# Task to complete
In the data below, find each line that contains the word "điện" and copy it.

# Working data
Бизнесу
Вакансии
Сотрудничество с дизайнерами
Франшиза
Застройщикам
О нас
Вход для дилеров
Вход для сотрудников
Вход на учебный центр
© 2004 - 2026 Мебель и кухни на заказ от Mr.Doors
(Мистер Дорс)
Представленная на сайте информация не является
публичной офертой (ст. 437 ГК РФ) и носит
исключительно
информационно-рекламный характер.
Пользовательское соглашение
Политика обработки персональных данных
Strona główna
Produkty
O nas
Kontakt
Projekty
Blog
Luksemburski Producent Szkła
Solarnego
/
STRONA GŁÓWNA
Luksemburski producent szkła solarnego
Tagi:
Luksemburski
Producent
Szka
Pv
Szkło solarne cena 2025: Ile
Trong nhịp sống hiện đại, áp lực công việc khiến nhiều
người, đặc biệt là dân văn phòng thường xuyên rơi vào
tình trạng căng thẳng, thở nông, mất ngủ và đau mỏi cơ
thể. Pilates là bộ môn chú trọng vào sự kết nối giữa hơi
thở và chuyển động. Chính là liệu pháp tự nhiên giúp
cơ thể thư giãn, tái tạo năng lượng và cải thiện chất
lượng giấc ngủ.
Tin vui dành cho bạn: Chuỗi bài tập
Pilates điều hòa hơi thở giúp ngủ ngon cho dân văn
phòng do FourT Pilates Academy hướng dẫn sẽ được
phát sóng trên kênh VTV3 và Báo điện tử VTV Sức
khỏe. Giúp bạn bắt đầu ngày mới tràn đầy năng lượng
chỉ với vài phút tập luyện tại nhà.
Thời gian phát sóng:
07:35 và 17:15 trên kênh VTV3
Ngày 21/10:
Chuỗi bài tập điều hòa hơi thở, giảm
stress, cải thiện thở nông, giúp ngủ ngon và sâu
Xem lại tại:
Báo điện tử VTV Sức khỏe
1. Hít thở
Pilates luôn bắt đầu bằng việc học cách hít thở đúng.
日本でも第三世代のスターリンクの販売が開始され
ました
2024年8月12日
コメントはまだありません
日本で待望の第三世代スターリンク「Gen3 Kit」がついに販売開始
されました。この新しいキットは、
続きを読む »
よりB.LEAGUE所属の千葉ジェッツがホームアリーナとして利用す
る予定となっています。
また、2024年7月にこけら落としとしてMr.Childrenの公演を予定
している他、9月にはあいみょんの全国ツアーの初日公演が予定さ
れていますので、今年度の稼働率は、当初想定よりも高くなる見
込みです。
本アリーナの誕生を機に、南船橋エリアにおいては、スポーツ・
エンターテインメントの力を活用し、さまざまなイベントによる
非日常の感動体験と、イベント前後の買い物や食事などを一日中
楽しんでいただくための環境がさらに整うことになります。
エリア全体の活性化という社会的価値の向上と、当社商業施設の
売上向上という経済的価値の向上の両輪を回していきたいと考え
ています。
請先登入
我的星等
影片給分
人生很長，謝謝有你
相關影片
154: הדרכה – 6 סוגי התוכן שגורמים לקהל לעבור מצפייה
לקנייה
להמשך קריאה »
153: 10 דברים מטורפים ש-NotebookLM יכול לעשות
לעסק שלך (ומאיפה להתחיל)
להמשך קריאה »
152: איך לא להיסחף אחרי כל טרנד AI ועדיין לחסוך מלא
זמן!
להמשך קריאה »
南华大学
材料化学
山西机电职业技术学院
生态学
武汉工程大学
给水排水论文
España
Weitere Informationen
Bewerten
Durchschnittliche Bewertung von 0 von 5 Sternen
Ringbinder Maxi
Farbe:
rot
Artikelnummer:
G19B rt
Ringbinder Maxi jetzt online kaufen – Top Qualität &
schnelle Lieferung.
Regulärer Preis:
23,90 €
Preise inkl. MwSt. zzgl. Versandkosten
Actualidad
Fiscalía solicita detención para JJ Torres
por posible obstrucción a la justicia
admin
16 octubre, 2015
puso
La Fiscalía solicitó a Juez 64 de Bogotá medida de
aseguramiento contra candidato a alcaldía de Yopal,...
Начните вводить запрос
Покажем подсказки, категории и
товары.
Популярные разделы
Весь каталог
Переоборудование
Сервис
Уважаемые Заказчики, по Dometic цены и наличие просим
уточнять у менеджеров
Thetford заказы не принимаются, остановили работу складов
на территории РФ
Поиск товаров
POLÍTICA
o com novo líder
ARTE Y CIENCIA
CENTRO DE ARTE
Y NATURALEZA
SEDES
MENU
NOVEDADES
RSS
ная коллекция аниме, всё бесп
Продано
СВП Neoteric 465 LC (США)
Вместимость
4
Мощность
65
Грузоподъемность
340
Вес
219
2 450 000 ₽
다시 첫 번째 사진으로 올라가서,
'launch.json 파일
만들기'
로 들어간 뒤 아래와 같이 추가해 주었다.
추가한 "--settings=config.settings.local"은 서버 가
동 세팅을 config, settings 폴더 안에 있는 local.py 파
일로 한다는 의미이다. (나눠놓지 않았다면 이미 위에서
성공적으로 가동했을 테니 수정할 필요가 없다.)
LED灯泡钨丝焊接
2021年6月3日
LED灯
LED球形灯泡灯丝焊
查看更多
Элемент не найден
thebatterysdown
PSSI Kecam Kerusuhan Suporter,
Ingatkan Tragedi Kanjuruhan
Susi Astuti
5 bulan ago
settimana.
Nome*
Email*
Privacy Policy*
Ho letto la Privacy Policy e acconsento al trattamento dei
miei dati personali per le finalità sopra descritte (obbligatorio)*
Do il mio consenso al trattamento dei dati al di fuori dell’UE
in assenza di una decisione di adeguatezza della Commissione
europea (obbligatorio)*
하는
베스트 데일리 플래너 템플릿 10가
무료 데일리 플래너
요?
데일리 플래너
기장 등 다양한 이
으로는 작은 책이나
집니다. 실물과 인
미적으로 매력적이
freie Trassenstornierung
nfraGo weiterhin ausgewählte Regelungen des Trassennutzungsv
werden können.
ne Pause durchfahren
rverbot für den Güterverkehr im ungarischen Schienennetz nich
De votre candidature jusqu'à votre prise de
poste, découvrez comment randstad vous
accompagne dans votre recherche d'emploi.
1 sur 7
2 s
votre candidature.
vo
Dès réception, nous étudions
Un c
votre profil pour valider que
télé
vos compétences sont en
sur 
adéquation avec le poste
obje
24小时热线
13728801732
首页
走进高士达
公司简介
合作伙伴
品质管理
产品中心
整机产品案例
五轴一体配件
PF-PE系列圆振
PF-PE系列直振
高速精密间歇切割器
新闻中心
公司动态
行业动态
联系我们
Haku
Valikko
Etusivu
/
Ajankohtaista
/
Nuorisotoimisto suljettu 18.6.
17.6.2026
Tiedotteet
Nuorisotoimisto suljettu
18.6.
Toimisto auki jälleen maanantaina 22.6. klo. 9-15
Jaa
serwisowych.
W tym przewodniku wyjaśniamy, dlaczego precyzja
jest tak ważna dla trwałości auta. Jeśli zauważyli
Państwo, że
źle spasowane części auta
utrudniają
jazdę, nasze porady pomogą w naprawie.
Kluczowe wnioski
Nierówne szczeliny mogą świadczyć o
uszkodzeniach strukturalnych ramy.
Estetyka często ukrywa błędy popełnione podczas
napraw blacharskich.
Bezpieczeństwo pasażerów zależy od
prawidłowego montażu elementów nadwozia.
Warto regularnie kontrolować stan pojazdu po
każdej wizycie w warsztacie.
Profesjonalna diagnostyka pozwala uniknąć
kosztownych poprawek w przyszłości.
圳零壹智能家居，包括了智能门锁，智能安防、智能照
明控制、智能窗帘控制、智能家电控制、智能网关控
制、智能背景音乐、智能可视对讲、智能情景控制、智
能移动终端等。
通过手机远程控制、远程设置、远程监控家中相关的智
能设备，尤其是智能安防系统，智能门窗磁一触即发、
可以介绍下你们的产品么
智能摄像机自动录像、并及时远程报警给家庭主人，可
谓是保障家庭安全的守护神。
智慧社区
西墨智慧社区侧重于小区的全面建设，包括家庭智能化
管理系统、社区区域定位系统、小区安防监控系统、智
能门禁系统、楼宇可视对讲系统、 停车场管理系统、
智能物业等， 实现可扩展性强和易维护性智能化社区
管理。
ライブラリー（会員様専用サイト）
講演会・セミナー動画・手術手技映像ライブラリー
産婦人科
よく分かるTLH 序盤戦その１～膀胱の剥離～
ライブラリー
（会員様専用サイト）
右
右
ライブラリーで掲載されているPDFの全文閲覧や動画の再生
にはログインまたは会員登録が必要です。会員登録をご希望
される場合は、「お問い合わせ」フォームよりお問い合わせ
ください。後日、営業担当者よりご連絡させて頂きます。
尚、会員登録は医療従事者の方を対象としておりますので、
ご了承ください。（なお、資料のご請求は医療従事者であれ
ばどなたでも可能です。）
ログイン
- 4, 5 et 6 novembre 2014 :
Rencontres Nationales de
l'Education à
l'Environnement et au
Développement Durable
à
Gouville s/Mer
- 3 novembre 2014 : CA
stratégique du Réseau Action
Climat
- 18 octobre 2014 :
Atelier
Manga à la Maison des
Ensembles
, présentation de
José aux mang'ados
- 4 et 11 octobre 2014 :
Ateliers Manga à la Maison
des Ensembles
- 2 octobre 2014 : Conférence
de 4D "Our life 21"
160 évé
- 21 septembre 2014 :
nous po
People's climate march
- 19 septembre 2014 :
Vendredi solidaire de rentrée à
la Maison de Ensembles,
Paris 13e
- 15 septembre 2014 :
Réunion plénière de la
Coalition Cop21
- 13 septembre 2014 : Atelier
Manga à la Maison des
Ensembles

# Response
phát sóng trên kênh VTV3 và Báo điện tử VTV Sức
Báo điện tử VTV Sức khỏe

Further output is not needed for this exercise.